Student 1 - Looks at the time of day that students wake up.
Think about:
What is the earliest hour that kids wake up for school in your set of journals? Do you see any patterns? Does the hour for waking up in the morning differ very much by country?

Student 2 - Looks at the length of the school day.
Think about:
Do you think all students are in school the same number of hours a day? Do all students attend school the same days of the week?

Student 3 - Looks at how many hours a day kids watch TV.
Think about:
How many hours a day did you think that kids watch TV? Were you close in your estimate? In which country do kids watch more TV? What do you think the reasons are for this? Do boys watch more TV than girls? What kinds of TV shows do kids watch?

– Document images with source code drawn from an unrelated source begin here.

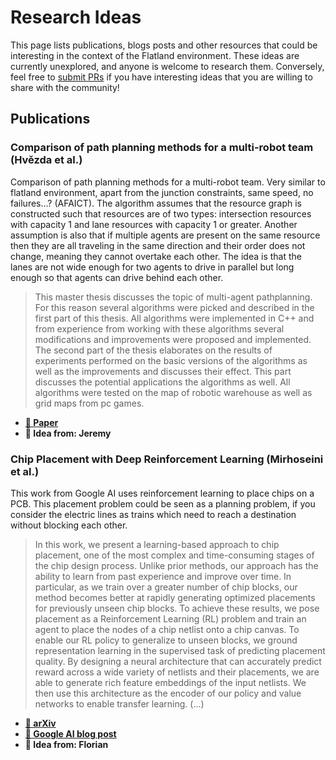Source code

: Research Ideas
===

This page lists publications, blogs posts and other resources that could be interesting in the context of the Flatland environment. These ideas are currently unexplored, and anyone is welcome to research them. Conversely, feel free to [submit PRs](https://gitlab.aicrowd.com/flatland/flatland-book/blob/master/research/research-ideas.md) if you have interesting ideas that you are willing to share with the community!

Publications
---

### Comparison of path planning methods for a multi-robot team (Hvězda et al.)

Comparison of path planning methods for a multi-robot team. Very similar to flatland environment, apart from the junction constraints, same speed, no failures...? (AFAICT). The algorithm assumes that the resource graph is constructed such that resources are of two types: intersection resources with capacity 1 and lane resources with capacity 1 or greater. Another assumption is also that if multiple agents are present on the same resource then they are all traveling in the same direction and their order does not change, meaning they cannot overtake each other. The idea is that the lanes are not wide enough for two agents to drive in parallel but long enough so that agents can drive behind each other.

> This master thesis discusses the topic of multi-agent pathplanning. For this reason several algorithms were picked and described in the first part of this thesis. All algorithms were implemented in C++ and from experience from working with these algorithms several modifications and improvements were proposed and implemented. The second part of the thesis elaborates on the results of experiments performed on the basic versions of the algorithms as well as the improvements and discusses their effect. This part discusses the potential applications the algorithms as well. All algorithms were tested on the map of robotic warehouse as well as grid maps from pc games.

- **[🔗 Paper](https://core.ac.uk/download/pdf/84833259.pdf)**
- **🌟 Idea from: Jeremy**

### Chip Placement with Deep Reinforcement Learning (Mirhoseini et al.)

This work from Google AI uses reinforcement learning to place chips on a PCB. This placement problem could be seen as a planning problem, if you consider the electric lines as trains which need to reach a destination without blocking each other. 

> In this work, we present a learning-based approach to chip placement, one of the most complex and time-consuming stages of the chip design process. Unlike prior methods, our approach has the ability to learn from past experience and improve over time. In particular, as we train over a greater number of chip blocks, our method becomes better at rapidly generating optimized placements for previously unseen chip blocks. To achieve these results, we pose placement as a Reinforcement Learning (RL) problem and train an agent to place the nodes of a chip netlist onto a chip canvas. To enable our RL policy to generalize to unseen blocks, we ground representation learning in the supervised task of predicting placement quality. By designing a neural architecture that can accurately predict reward across a wide variety of netlists and their placements, we are able to generate rich feature embeddings of the input netlists. We then use this architecture as the encoder of our policy and value networks to enable transfer learning. (...)

- **[🔗 arXiv](https://arxiv.org/pdf/2004.10746.pdf)**
- **[🔗 Google AI blog post](https://ai.googleblog.com/2020/04/chip-design-with-deep-reinforcement.html)**
- **🌟 Idea from: Florian** 

<!--

### Q-Learning in enormous action spaces via amortized approximate maximization

https://arxiv.org/abs/2001.08116 (from Florian)

Action space could be forward/left/right/pause x nb agents?

### Neural Combinatorial Optimization with Reinforcement Learning

https://arxiv.org/abs/1611.09940 (from Jeremy)

> This paper presents a framework to tackle combinatorial optimization problems using neural networks and reinforcement learning. We focus on the traveling salesman problem (TSP) and train a recurrent network that, given a set of city coordinates, predicts a distribution over different city permutations. Using negative tour length as the reward signal, we optimize the parameters of the recurrent network using a policy gradient method. We compare learning the network parameters on a set of training graphs against learning them on individual test graphs. Despite the computational expense, without much engineering and heuristic designing, Neural Combinatorial Optimization achieves close to optimal results on 2D Euclidean graphs with up to 100 nodes. Applied to the KnapSack, another NP-hard problem, the same method obtains optimal solutions for instances with up to 200 items.

Couple of implementations (2-3 years old):
- https://github.com/MichelDeudon/neural-combinatorial-optimization-rl-tensorflow  (I just ran training; but I think it needs an old version of Google OR Tools for testing, or a bit of updating itself)
- https://github.com/pemami4911/neural-combinatorial-rl-pytorch  Not tried this yet. (Florian: this guy generally does good work)
- https://github.com/MichelDeudon/neural-combinatorial-optimization-rl-tensorflow

### Attention, Learn to Solve Routing Problems!

https://arxiv.org/pdf/1803.08475v3.pdf (from Nilabha)

> The recently presented idea to learn heuristics for combinatorial optimization
  problems is promising as it can save costly development. However, to push this
  idea towards practical implementation, we need better models and better ways
  of training. We contribute in both directions: we propose a model based on attention layers with benefits over the Pointer Network and we show how to train
  this model using REINFORCE with a simple baseline based on a deterministic
  greedy rollout, which we find is more efficient than using a value function. We
  significantly improve over recent learned heuristics for the Travelling Salesman
  Problem (TSP), getting close to optimal results for problems up to 100 nodes.
  With the same hyperparameters, we learn strong heuristics for two variants of the
  Vehicle Routing Problem (VRP), the Orienteering Problem (OP) and (a stochastic variant of) the Prize Collecting TSP (PCTSP), outperforming a wide range of
  baselines and getting results close to highly optimized and specialized algorithms.


### Conflict-free route planning in dynamic environments

https://www.researchgate.net/publication/221063712_Conflict-free_route_planning_in_dynamic_environments (form Jeremy)

> Motion  planning  for  multiple  robots  is  tractable in  case  we  can  assume  a  roadmap  on  which  all  the  robotstravel, which is often the case in many automated guided vehicledomains,  such  as  factory  floors  or  container  terminals.  Wepresent  anO(nvlog(nv) +n2v)(nthe  number  of  nodes,vthe  number  of  vehicles)  route  planning  algorithm  for  a  singlerobot,  which  can  find  the  minimum-time  route  given  a  set  ofexisting  route  plans  that  it  may  not  interfere  with.In  addition,  we  present  an  algorithm  that  can  propagatedelay  through  the  plans  of  the  robots  in  case  one  or  morerobots are delayed. This delay-propagation algorithm allows usto implement a Pareto-optimal plan repair scheme, in which onerobot can improve its route plan without adversely affecting theother robots. We compare this approach to several plan repairschemes  from  the  literature,  which  are  based  on  the  idea  ofgiving  a  higher  priority  to  non-delayed  agents


### Chip Placement with Deep Reinforcement Learning

https://arxiv.org/pdf/2004.10746.pdf (from Florian)

> In this work, we present a learning-based approach to chip placement, one of the most complex and time-consuming stages of the chip design process. Unlike prior methods, our approach
  has the ability to learn from past experience and
  improve over time. In particular, as we train
  over a greater number of chip blocks, our method
  becomes better at rapidly generating optimized
  placements for previously unseen chip blocks.
  To achieve these results, we pose placement as a
  Reinforcement Learning (RL) problem and train
  an agent to place the nodes of a chip netlist onto
  a chip canvas. To enable our RL policy to generalize to unseen blocks, we ground representation learning in the supervised task of predicting
  placement quality. By designing a neural architecture that can accurately predict reward across
  a wide variety of netlists and their placements,
  we are able to generate rich feature embeddings
  of the input netlists. We then use this architecture as the encoder of our policy and value networks to enable transfer learning. Our objective is to minimize PPA (power, performance,
  and area), and we show that, in under 6 hours,
  our method can generate placements that are superhuman or comparable on modern accelerator
  netlists, whereas existing baselines require human experts in the loop and take several weeks.

-->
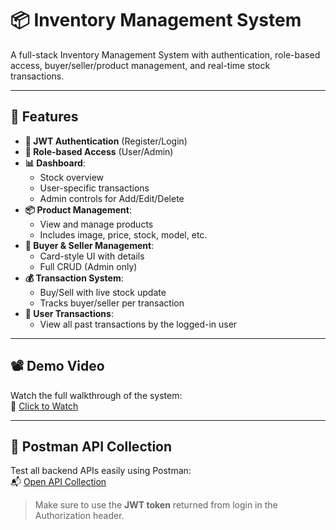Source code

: # 📦 Inventory Management System

A full-stack Inventory Management System with authentication, role-based access, buyer/seller/product management, and real-time stock transactions.

---

## 🚀 Features

- **🔐 JWT Authentication** (Register/Login)
- **👤 Role-based Access** (User/Admin)
- **📊 Dashboard**:
  - Stock overview
  - User-specific transactions
  - Admin controls for Add/Edit/Delete
- **📦 Product Management**:
  - View and manage products
  - Includes image, price, stock, model, etc.
- **🧾 Buyer & Seller Management**:
  - Card-style UI with details
  - Full CRUD (Admin only)
- **💰 Transaction System**:
  - Buy/Sell with live stock update
  - Tracks buyer/seller per transaction
- **📜 User Transactions**:
  - View all past transactions by the logged-in user

---

## 📽️ Demo Video

Watch the full walkthrough of the system:  
🎥 [Click to Watch](https://drive.google.com/file/d/1WCJc43r0DDO6AhK8OIRtLW8voPKzMKCl/view?usp=sharing)

---

## 🧪 Postman API Collection

Test all backend APIs easily using Postman:  
📬 [Open API Collection](https://api.postman.com/collections/43342373-4c918871-2d17-40c2-b28a-539d061e338d?access_key=PMAT-01JR27WX1DRFKS6M7C4HMDTBYR)

> Make sure to use the **JWT token** returned from login in the Authorization header.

Student 4 - Looks at how many hours a day students spend on homework.
Think about:
Graph your data in a line or bar graph. How much time do kids spend doing homework in each country? Who does the most? Who does the least? Do girls spend more time on homework than boys?

Student 5 - Looks at the time of night when kids go to bed.
Think about:
What is the latest time at night that kids go to bed? Who stays up later in the evening, girls or boys? Do you find big differences by country? Does TV influence the time that kids go to bed each night?

Once data is collected and organized, students take the data and graph it using line, bar or pie graphs. From these visual displays of their data, students write about and discuss what they see and learn from the journals.

A simple project such as writing journals on a specified day and sharing them with friends who live in many parts of the world helps our young people enter into a new time-space dimension. The Internet brings this new dimension to all of us who send e-mail into tomorrow while writing inside the recipient's yesterday.